Mobile home residents say the face eviction, property owner denies claims

Some residents in a large mobile home park in north San Jose are worried about the future after the company that operates Westwinds Mobile Home Park sent out a letter warning them they're facing eviction in 2022.

However, the property owner says that's not the case.

The residents are in the middle of a fight between between MHC, which operates the mobile home park, and The Nicholson Family Partnership, which has owned the property for more than a century.

MHC's letter comes as a long-term lease between the two is about to expire, and Nicholson has expressed interest in making changes.

Last week, MHC sent out a letter to all residents saying the property owner “...has demanded that the property be returned to them upon the expiration of MHC’s leases free of all the residents.”

Ruby Smith, 76, who has lived her mobile home for 27 years, was one of the residents who received the letter and got upset.

"My initial reaction was where the hell am I going to go? I can't afford anything right now," said Smith.

Another resident, Chontel Fernandez, says she and her husband were able to move their family to the complex a few years ago because they pay $1,400 a month, compared to twice that amount in the surrounding area.

"I have...four kids so we are like, what do we do? Do we we move out of state? Do we stay here? The Bay Area is so expensive. This was our saving grace," said Fernandez.

The Nicholson family issued a statement, saying it is exploring "more stable and viable long-term housing options" but disputed MHC's claims.
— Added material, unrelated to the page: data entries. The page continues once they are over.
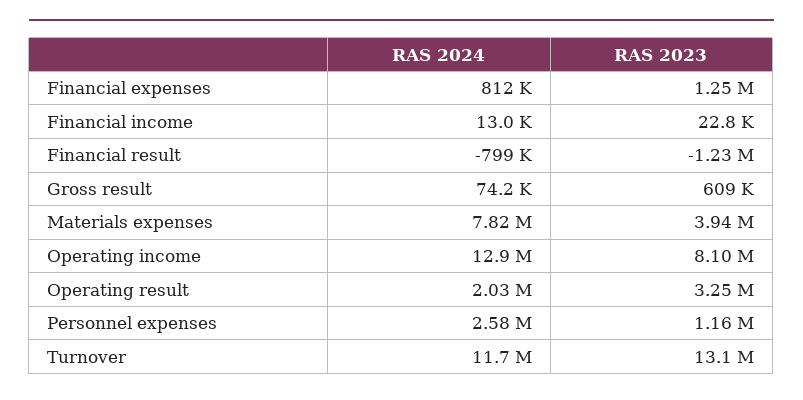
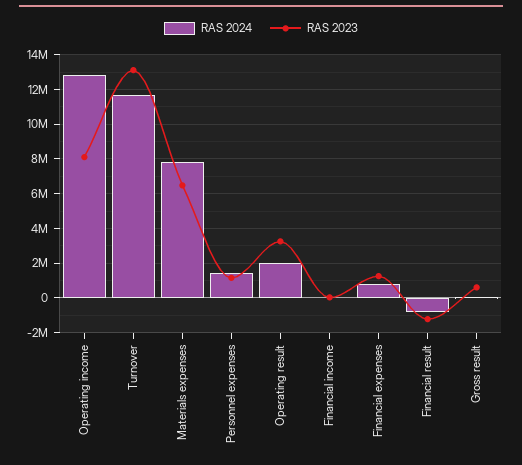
RAS 2023, Materials expenses: 3940000 -> 6500000
RAS 2024, Personnel expenses: 2580000 -> 1500000

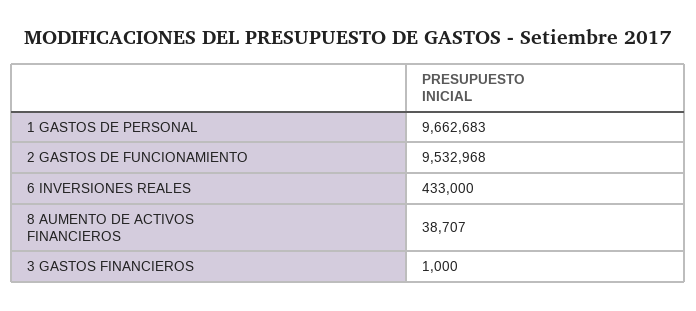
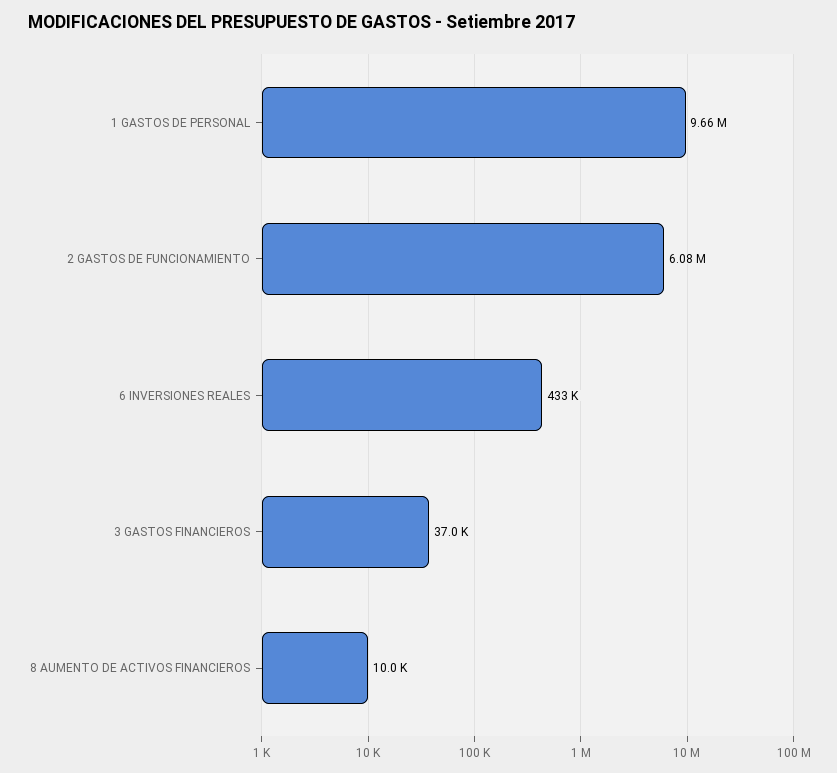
2 GASTOS DE FUNCIONAMIENTO: 9532968 -> 6080000
8 AUMENTO DE ACTIVOS FINANCIEROS: 38707 -> 10000
3 GASTOS FINANCIEROS: 1000 -> 37000

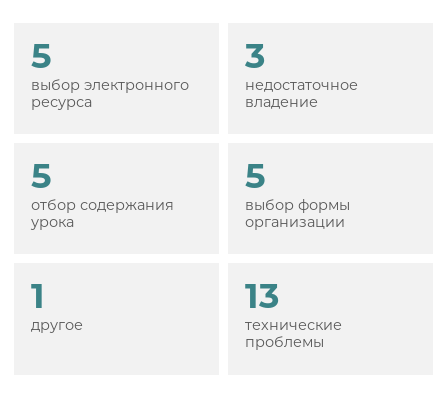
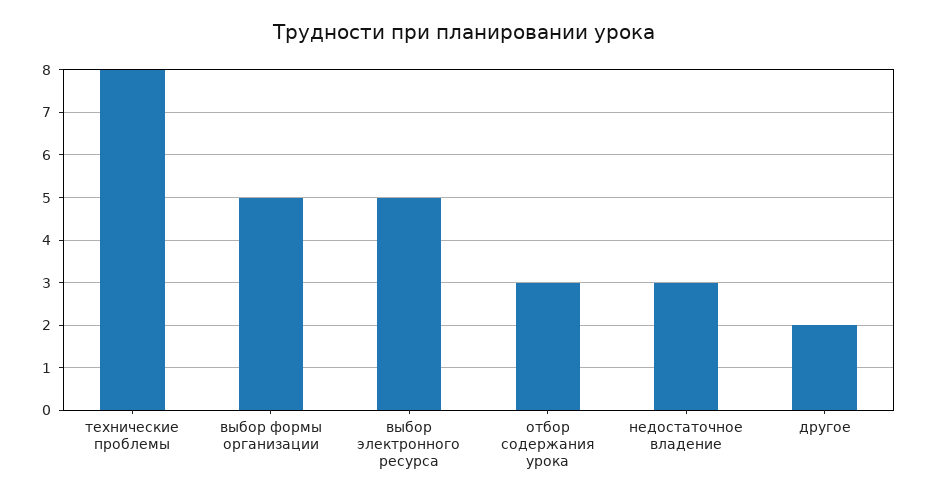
отбор содержания урока: 5 -> 3
другое: 1 -> 2
технические проблемы: 13 -> 8

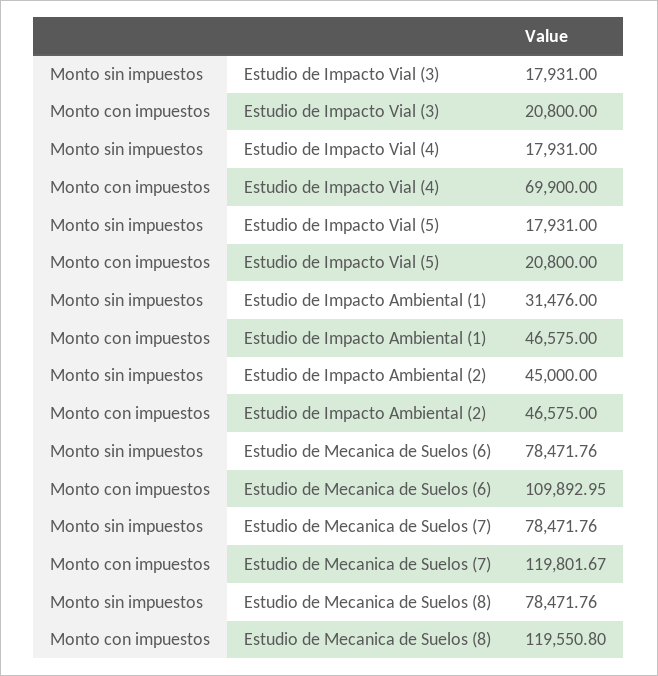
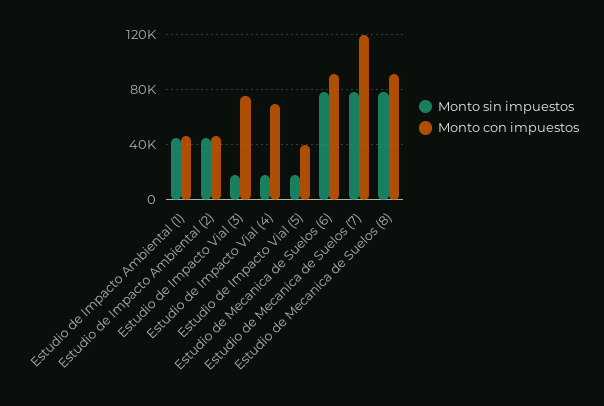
Monto con impuestos, Estudio de Impacto Vial (3): 20800 -> 75000
Monto con impuestos, Estudio de Impacto Vial (5): 20800 -> 40000
Monto sin impuestos, Estudio de Impacto Ambiental (1): 31476 -> 45000
Monto con impuestos, Estudio de Mecanica de Suelos (6): 109892.95 -> 90000
Monto con impuestos, Estudio de Mecanica de Suelos (8): 119550.8 -> 90000

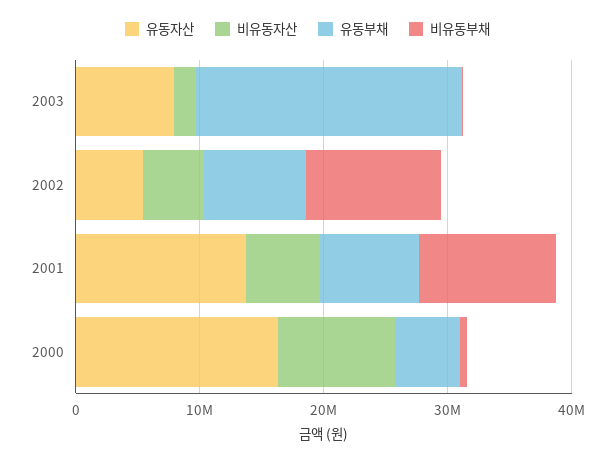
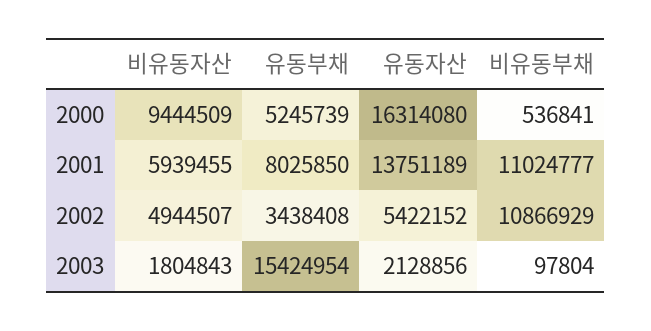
유동자산, 2003: 8000000 -> 2128856
유동부채, 2003: 22000000 -> 15424954
유동부채, 2002: 8000000 -> 3438408

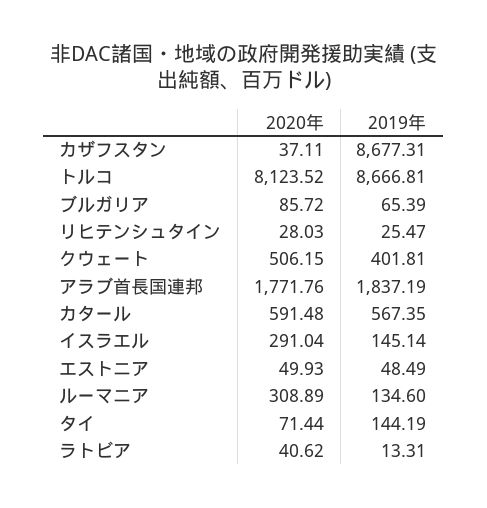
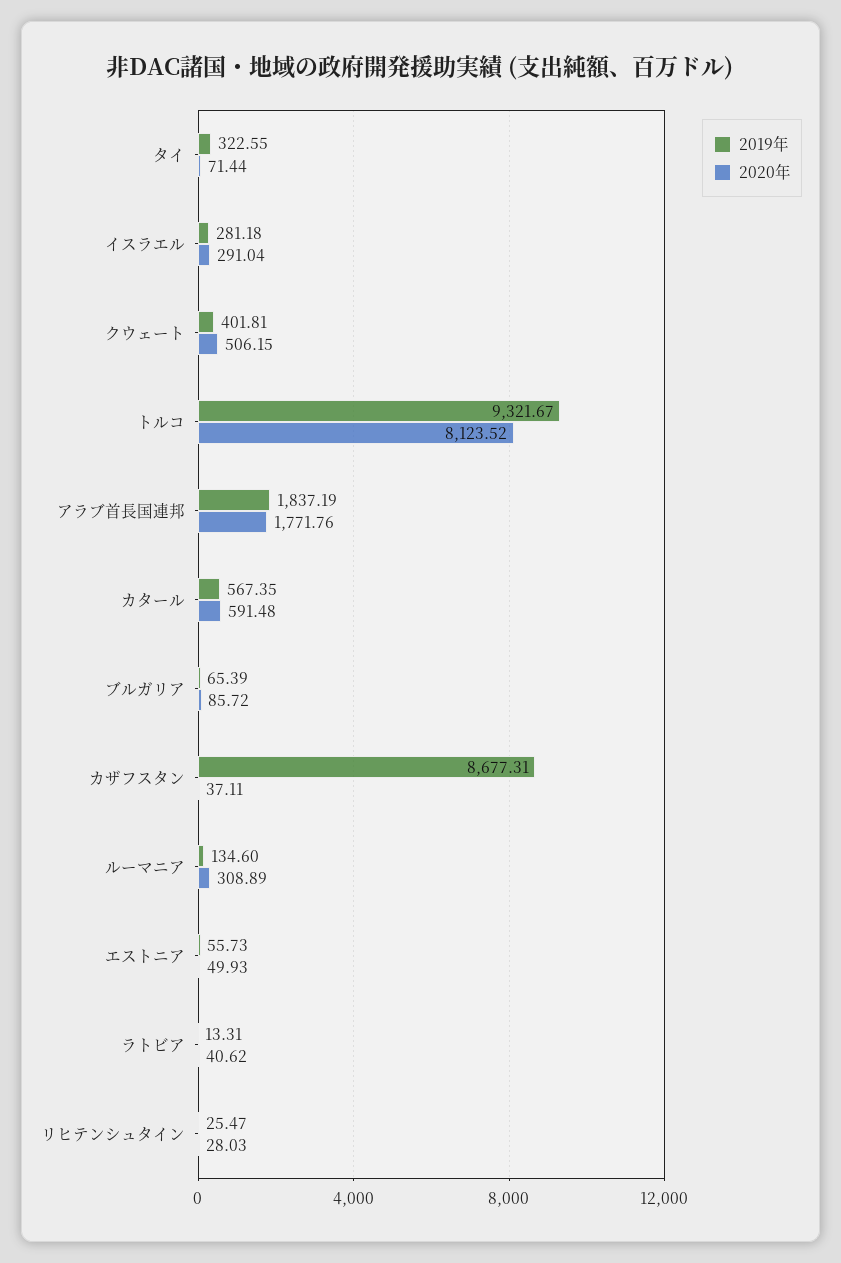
2019年, トルコ: 8666.81 -> 9321.67
2019年, イスラエル: 145.14 -> 281.18
2019年, エストニア: 48.49 -> 55.73
2019年, タイ: 144.19 -> 322.55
"We find it shameful that they have opted to incite panic and fear among mobile home residents as part of the company's legal strategy. That being said, the Nicholson family wants to unequivocally reassure the residents that we are on their side; completely sympathetic to their situation and have no plans whatsoever to displace anyone,” said Bruce Nicholson, co-manager of the partnership, in a statement.

1,600 residents live in the single-story homes on the sprawling property which is dwarfed by large apartment complexes and tech companies.

City Council member Lan Diep says the city had been looking at designating the land for mobile home-use only, but says he's interested in exploring if there is a way for residents to stay and also develop higher-density housing.

"We know San Jose is a growing city. We know we need more housing overall all across the city so if there's an opportunity to build more housing already living there, I want to see where that discussion goes," said Liep.

As for Smith, she calls mobile home parks the last affordable option in the Bay Area.

"'Cause there's really nothing I can do. I just have to wait and see what happens," said Smith.

MHC filed a lawsuit on Dec. 30, 2019 against the property owner, with their 25-year-long lease agreement set to expire in August 2022.